EXERCISE INSTRUCTIONS =
Copy each line in the data below that contains the word "django".

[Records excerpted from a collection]
+-------+

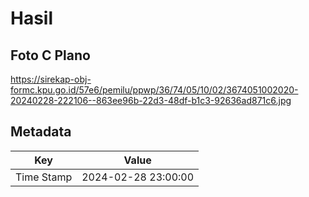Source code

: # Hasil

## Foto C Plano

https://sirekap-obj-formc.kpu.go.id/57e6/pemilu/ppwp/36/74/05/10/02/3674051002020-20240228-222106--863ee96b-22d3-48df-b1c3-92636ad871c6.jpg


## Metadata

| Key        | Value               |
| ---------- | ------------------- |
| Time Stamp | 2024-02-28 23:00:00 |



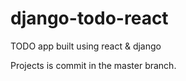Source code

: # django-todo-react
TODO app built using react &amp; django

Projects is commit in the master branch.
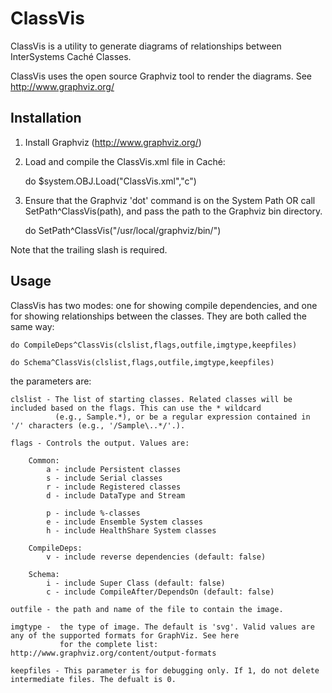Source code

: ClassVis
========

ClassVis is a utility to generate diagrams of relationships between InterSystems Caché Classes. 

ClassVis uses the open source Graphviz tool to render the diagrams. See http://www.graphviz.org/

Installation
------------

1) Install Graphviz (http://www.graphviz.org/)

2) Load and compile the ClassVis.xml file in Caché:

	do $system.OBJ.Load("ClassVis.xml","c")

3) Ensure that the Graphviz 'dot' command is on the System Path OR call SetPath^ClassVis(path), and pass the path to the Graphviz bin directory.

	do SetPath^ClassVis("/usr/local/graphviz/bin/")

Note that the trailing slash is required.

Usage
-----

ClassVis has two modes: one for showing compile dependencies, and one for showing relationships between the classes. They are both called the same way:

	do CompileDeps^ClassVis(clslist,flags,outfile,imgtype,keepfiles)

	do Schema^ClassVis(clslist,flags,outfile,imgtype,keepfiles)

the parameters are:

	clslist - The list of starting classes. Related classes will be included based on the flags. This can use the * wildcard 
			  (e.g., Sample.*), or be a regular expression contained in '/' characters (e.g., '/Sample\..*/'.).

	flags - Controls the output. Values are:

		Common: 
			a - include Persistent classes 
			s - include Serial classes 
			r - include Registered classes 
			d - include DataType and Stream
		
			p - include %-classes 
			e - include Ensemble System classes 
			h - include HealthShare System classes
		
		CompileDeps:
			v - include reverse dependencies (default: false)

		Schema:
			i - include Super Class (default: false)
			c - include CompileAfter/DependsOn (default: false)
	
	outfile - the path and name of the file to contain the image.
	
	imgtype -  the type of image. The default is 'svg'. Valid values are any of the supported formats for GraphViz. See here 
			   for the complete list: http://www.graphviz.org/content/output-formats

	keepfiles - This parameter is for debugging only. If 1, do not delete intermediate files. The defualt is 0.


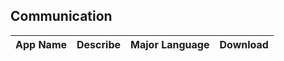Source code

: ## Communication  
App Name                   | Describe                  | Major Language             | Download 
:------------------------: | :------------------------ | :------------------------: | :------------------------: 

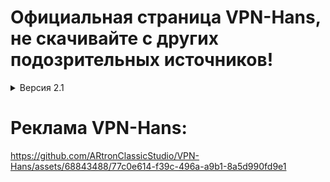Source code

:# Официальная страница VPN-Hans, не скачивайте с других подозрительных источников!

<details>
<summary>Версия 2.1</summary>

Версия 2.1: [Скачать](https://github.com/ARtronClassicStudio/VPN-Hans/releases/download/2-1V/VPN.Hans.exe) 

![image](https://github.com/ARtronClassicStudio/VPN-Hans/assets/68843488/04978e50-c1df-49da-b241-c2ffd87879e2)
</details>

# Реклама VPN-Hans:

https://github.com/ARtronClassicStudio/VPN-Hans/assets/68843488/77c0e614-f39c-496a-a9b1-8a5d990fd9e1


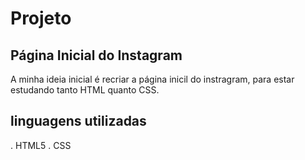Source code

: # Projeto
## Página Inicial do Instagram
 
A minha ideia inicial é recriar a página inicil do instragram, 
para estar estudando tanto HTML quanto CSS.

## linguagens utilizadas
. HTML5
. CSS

+-------+

TASK OUTPUT =
: # django-todo-react
TODO app built using react &amp; django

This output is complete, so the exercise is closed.